На одной квартире с Шушериным, в особых комнатах, жила Надежда Федоровна, вдова его приятеля, замечательного московского актера И. И. Калиграфа. Она была красавицей смолоду и в свое время также известною актрисою на роли злодеек. В одно время с Шушериным она перешла на петербургскую сцену и также по болезни выходила на пенсию, на шестьсот рублей ассигнациями в год; которую и получила прежде Шушерина, что было устроено им самим, с намерением облегчить получение своей пенсии, гораздо значительнейшей, ибо давать их актерам с московского театра Медокса, считая частную службу за казенную, – было тогда делом новым и могло встретить затруднения. Надежда Федоровна была постоянной нашей собеседницей, присутствовала и при чтениях; но когда Яков Емельянович рассказывал про свою забубенную молодость или ставил меня на какие-нибудь роли, она уходила в свою комнату, уводила с собой моего брата, разговаривала с ним или заставляла читать вслух.

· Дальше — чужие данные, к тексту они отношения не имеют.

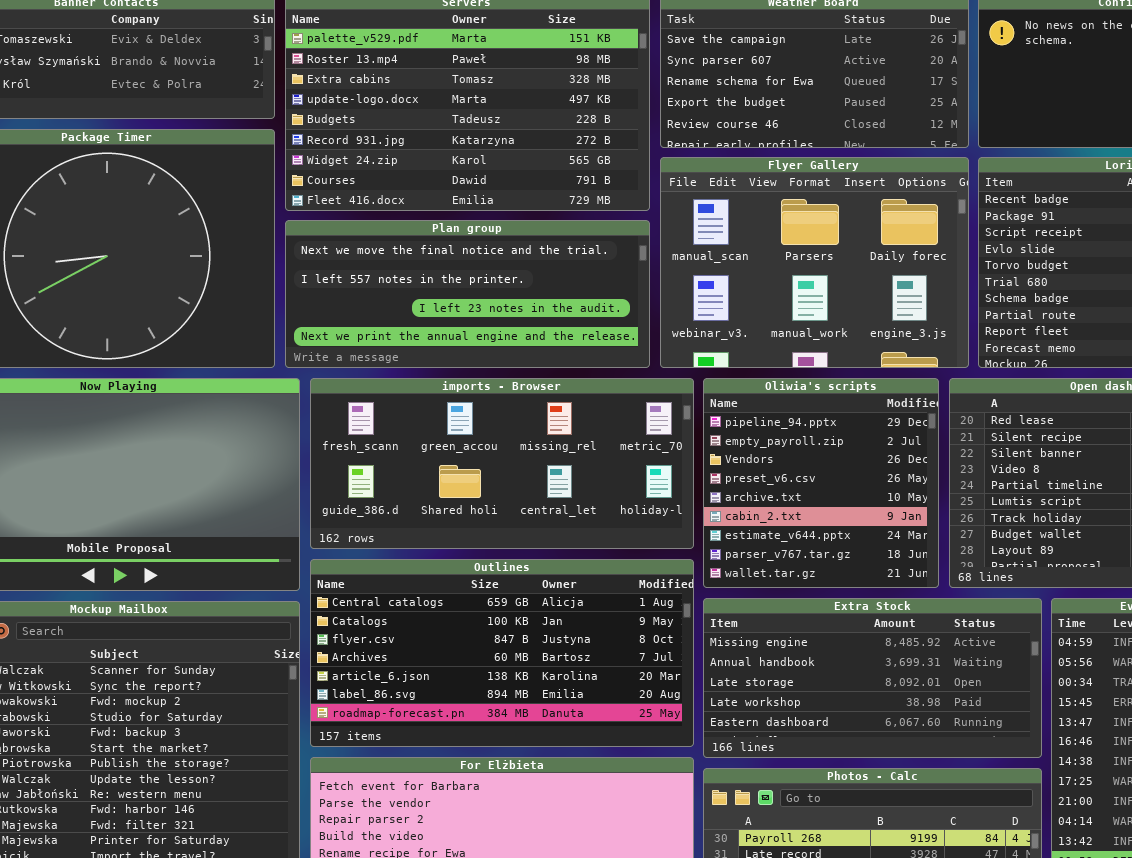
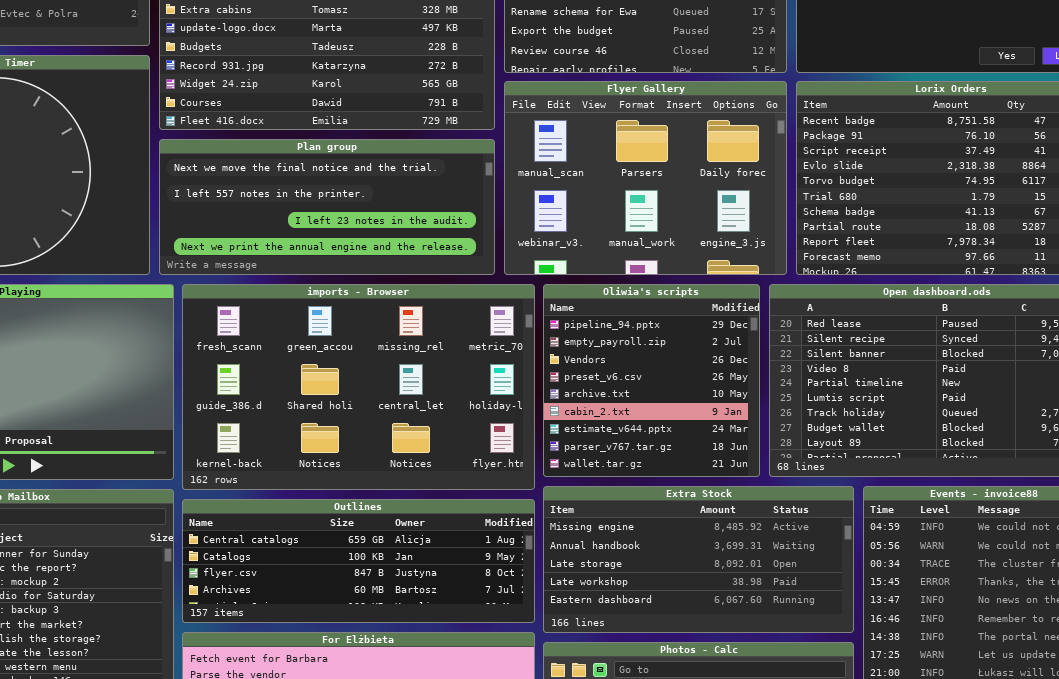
imports - Browser: [310,378,694,549] -> [182,284,535,490], resized
Outlines: [310,559,694,747] -> [182,499,535,623], resized

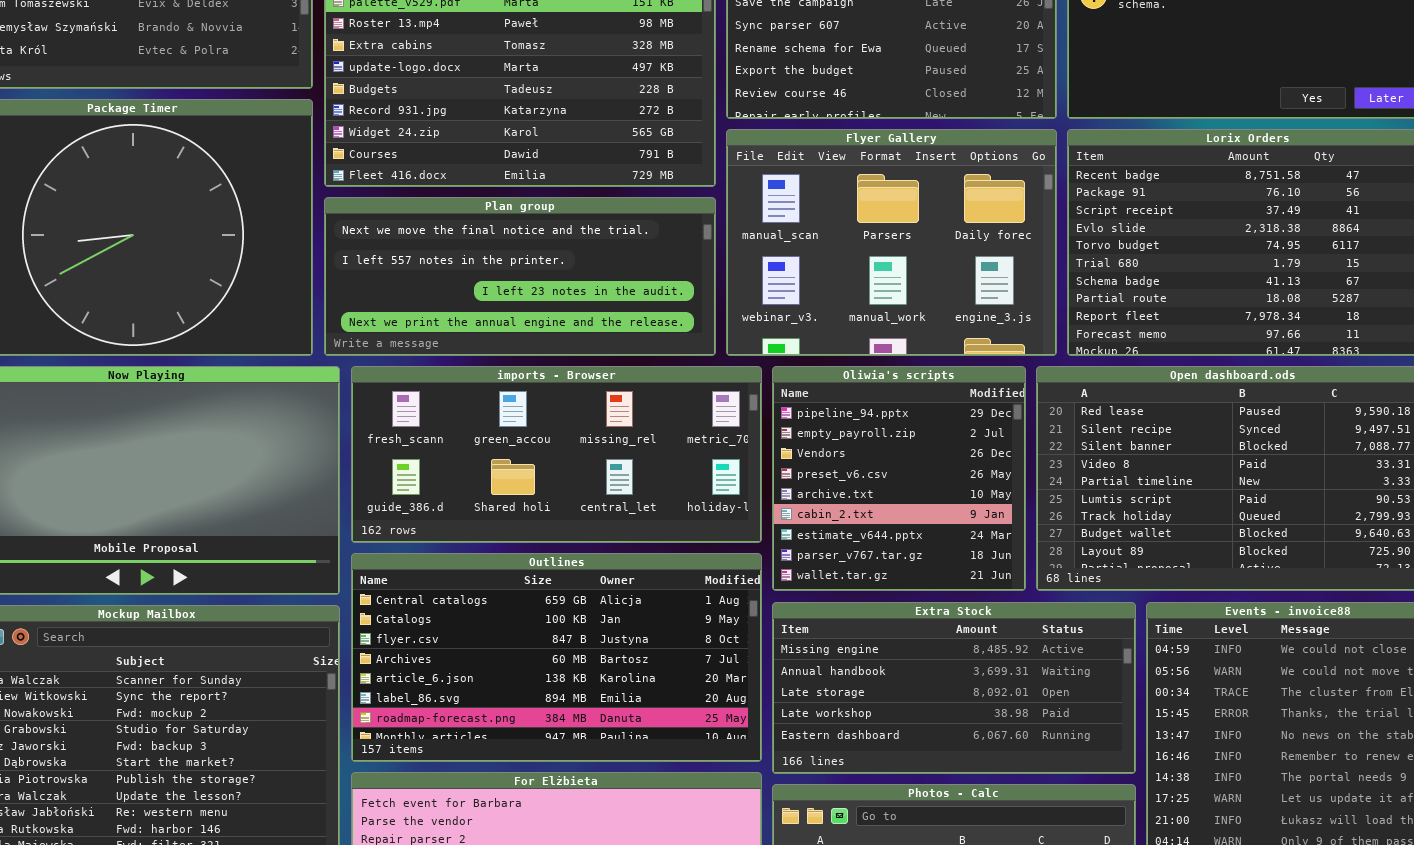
imports - Browser: [182,284,535,490] -> [351,366,762,543], resized
Outlines: [182,499,535,623] -> [351,553,762,762], resized

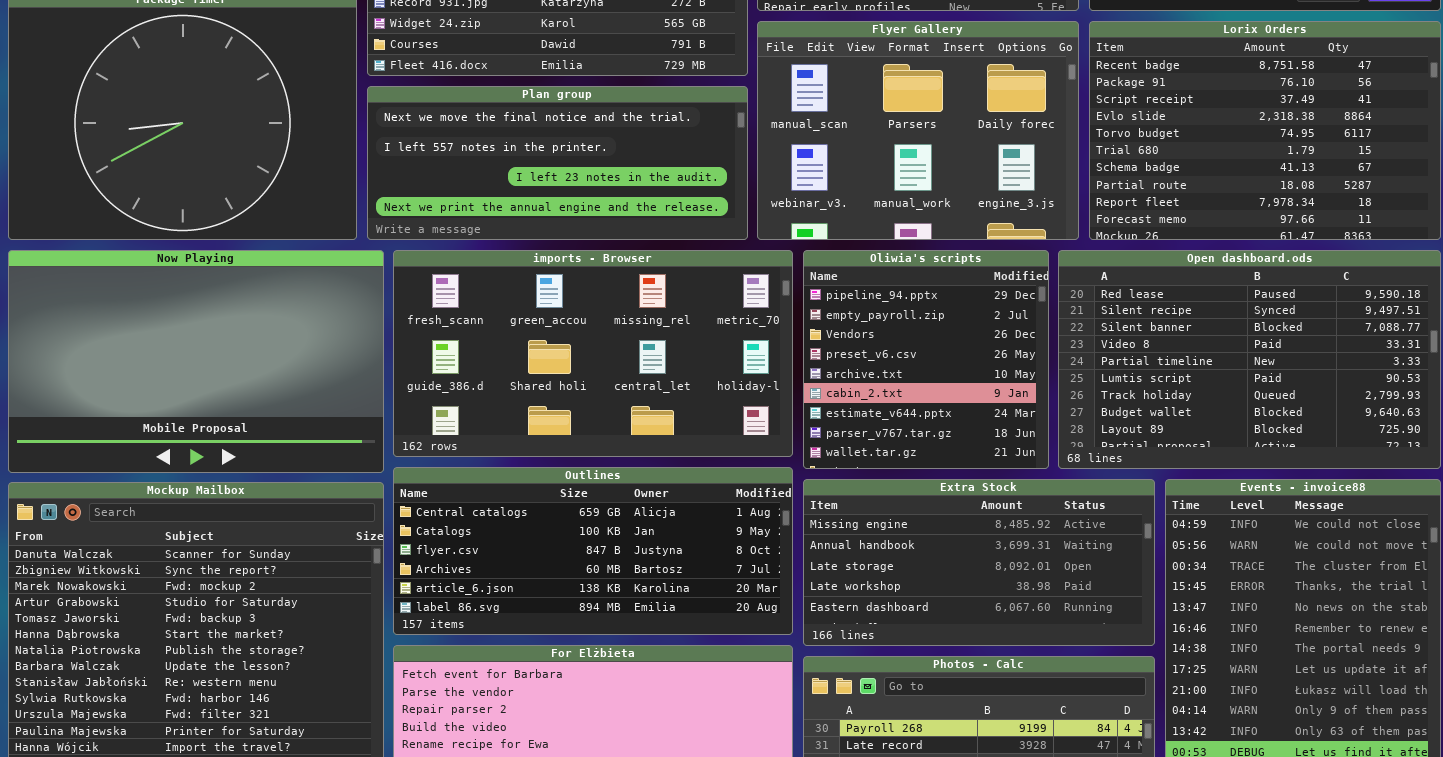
imports - Browser: [351,366,762,543] -> [393,250,793,457], resized
Outlines: [351,553,762,762] -> [393,467,793,635], resized

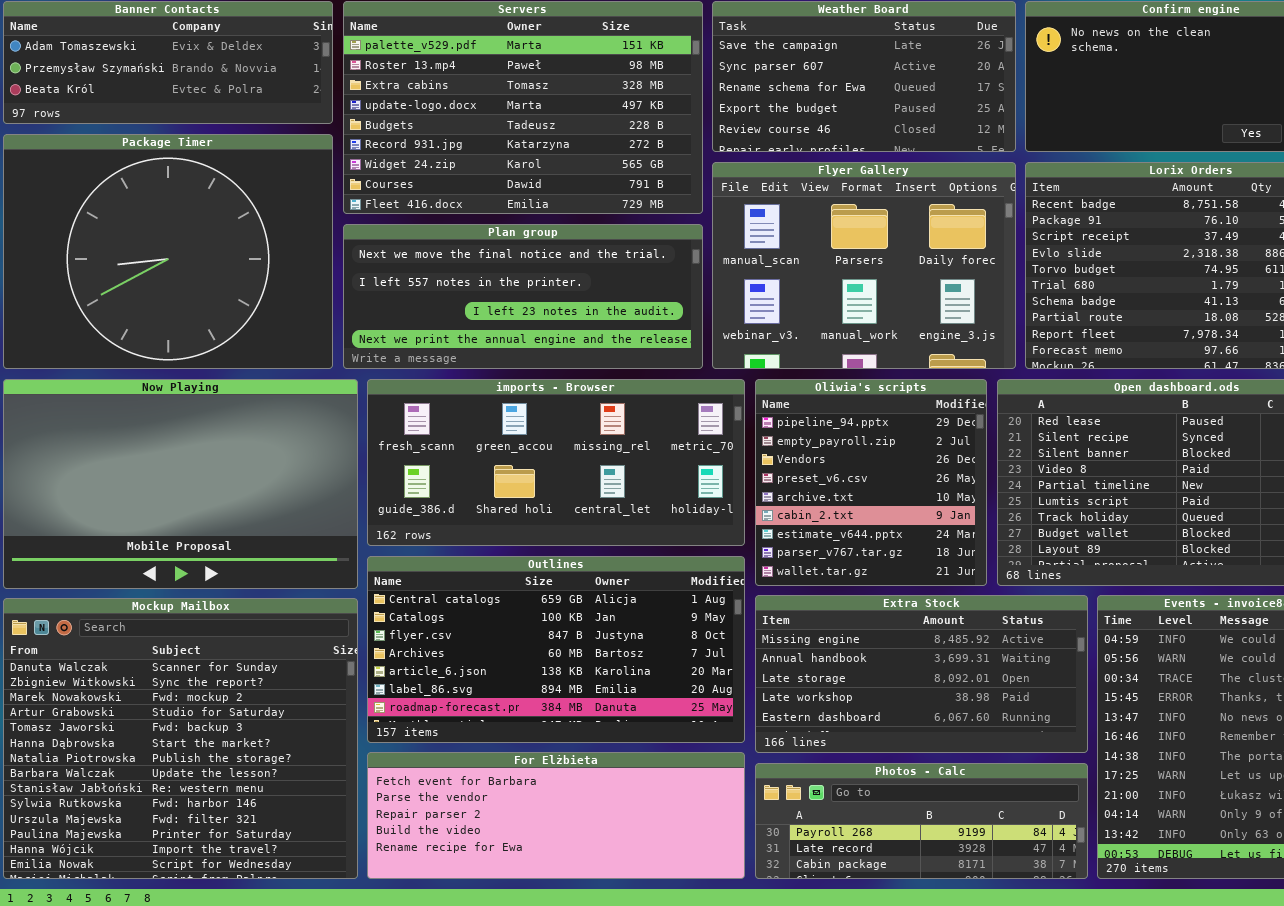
imports - Browser: [393,250,793,457] -> [367,379,745,546], resized
Outlines: [393,467,793,635] -> [367,556,745,743], resized

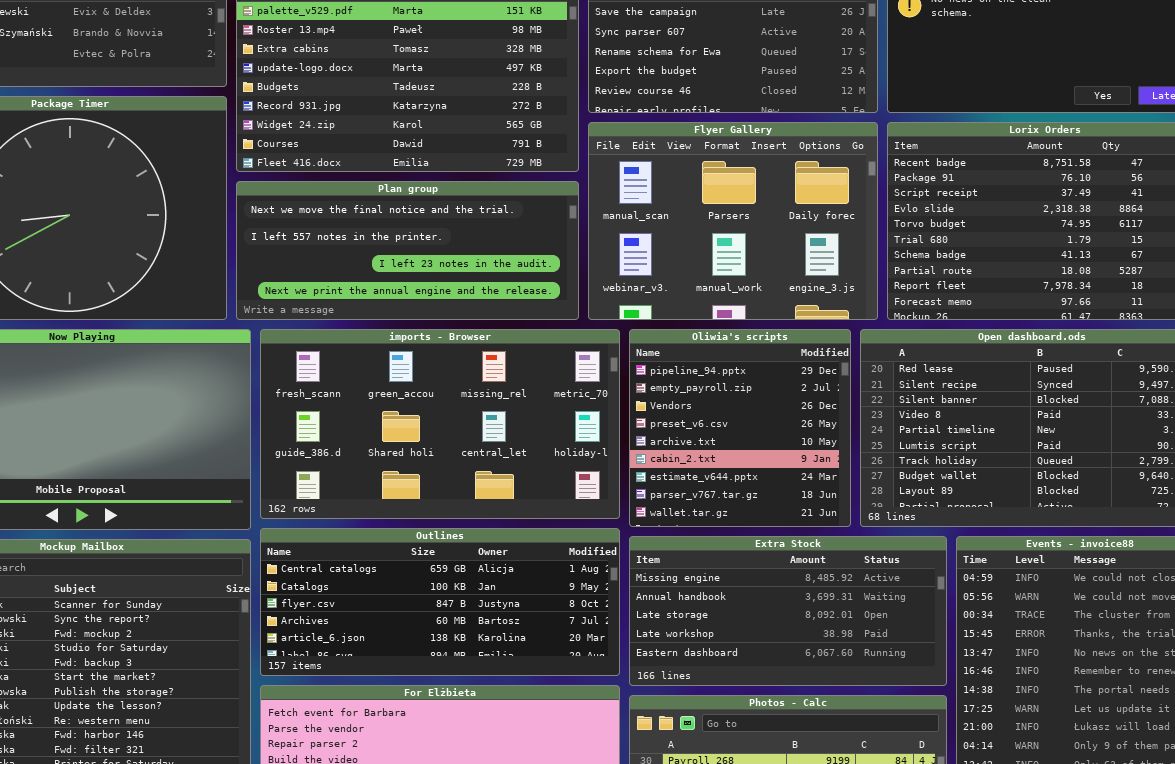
imports - Browser: [367,379,745,546] -> [260,329,620,519], resized
Outlines: [367,556,745,743] -> [260,528,620,676], resized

Не могу вспомнить без восхищения об этом блаженном времени! С каким нетерпением бывало ждал я половины шестого, чтоб идти на Сенную площадь! Как весело и гостеприимно светился огонек в окошках Шушерина! Я примечал его издалека и ускорял нетерпеливые шаги! Поспешно отворялась дверь при первом звоне колокольчика, и ласково приветствовал нас Степан, говоря: «Пожалуйте, Яков Емельянович и Надежда Федоровна вас дожидаются чай кушать». В самом деле, нас встречали с таким радушием, с таким искренним удовольствием, что и теперь приятно об этом вспомнить. Редко мешали нам посторонние посетители.

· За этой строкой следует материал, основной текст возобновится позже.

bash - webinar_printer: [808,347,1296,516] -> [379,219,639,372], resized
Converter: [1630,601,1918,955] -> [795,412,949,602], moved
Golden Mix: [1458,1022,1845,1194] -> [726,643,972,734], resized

Шушерин начал с того, что выслушал все сколько-нибудь значительные роли, которые я игрывал, но предварительно я прочитывал вслух всю пиесу: тогда он определял характер лица, которое мне следовало сыграть, со всеми его подробностями; определялись даже отношения его к другим действующим лицам и ко времени, когда происходило действие. Я выучивал роли наизусть с величайшею точностью, гораздо тверже, чем знал тогда, когда играл их на театре в Казани. Потом Шушерин читал за те действующие лица, с которыми у меня шла сцена, а я играл свою роль, в полном смысле этого слова. Нередко случалось, что я повторял по нескольку раз одну и ту же сцену. Таким образом, в продолжение двух с половиною лет прошел он со мною более двадцати значительных ролей, кроме мелких, и я теперь не могу надивиться его терпению и любви к искусству. С самого моего детства я никогда не играл молодых людей, любовников, как говорится на театральном языке. Судя по большому запасу огня, которым я был наделен от природы, по моему росту и наружности, Шушерин думал, что я должен непременно играть любовников и что я случайно попал на роли благородных отцов и стариков, и несколько раз пробовал меня, заставляя играть Сеида в «Магомете» и Цедерштрема в «Бедности и благородстве души», но успеха не было: любовный огонь у меня не выражался. Убедившись в этом, Шушерин хотел, чтобы я играл молодых людей не влюбленных, и особенно налегал на роль Полиника в «Эдипе в Афинах»; все напрасно… чувства выражались у меня как-то не молодо и не бешено. Напротив, в роли Эдипа он был мною очень доволен. Впрочем, мы занимались не одними театральными пиесами. Я читал вслух все замечательное, что только появлялось в литературе; разумеется, были прочтены все любимые мои стихотворцы. Вообще у Шушерина было много эстетического чувства.